What do you think of this quote?

How would you respond?


----------



## Semper Fidelis (Mar 31, 2015)

I don't know who wrote it or the manner in which he preaches but I have no problems with what he wrote. The first statement is true even inside a Church.


----------



## KMK (Mar 31, 2015)

Pergamum said:


> When critics of open air preaching object by claiming that *I am pushing people away from Jesus,*



This sounds like a straw man. Criticisms that I have heard usually center on the role of the church in open air preaching.


----------



## Pergamum (Mar 31, 2015)

Can bad preaching, or a bad presentation of preaching drive people further away from Christ? Right now I believe yes, the practices of some preachers may actually do more harm than good in their content, manner, presentation, and demeanor. 

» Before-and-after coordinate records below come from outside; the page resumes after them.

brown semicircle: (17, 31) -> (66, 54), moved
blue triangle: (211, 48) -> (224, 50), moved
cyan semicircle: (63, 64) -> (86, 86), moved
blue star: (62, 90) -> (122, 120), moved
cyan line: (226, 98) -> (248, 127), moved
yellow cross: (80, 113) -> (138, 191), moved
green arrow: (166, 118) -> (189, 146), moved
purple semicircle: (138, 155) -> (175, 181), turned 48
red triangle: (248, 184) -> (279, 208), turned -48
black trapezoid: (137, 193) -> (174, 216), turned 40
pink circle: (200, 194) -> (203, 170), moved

Unsaved people are outside of Christ, yet they can be further hardened against the truth by our actions.


----------



## BGF (Mar 31, 2015)

Pergamum said:


> Can bad preaching, or a bad presentation of preaching drive people further away from Christ? Right now I believe yes, the practices of some preachers may actually do more harm than good in their content, manner, presentation, and demeanor.
> 
> Unsaved people are outside of Christ, yet they can be further hardened against the truth by our actions.



Bad preaching and bad presentation are two separate issues. Bad preaching would be that which proclaims another gospel. In so far as it is effective it will draw people away from the true gospel and the Christ of that gospel. Bad presentation will be subjective and difficult to evaluate without particulars and context. I, for one, am completely turned off by slickly produced media presentations that may otherwise proclaim truth. I don't mind a dry sermon.


----------



## Miss Marple (Mar 31, 2015)

What about the teaching given by Paul, telling the disciples to leave other preachers alone, "He who is not against us is with us." (paraphrase). It seems to me this applies.


----------



## Don Kistler (Mar 31, 2015)

Years ago there was a man who preached on Bourbon Street in New Orleans. His nickname was Chaplain Bob. He regularly preached about hell. 

Someone once asked him, "Aren't you afraid you're going to scare people away?"

His answer was, "Where am I going to scare them? Hell #2? Hell #3?"


----------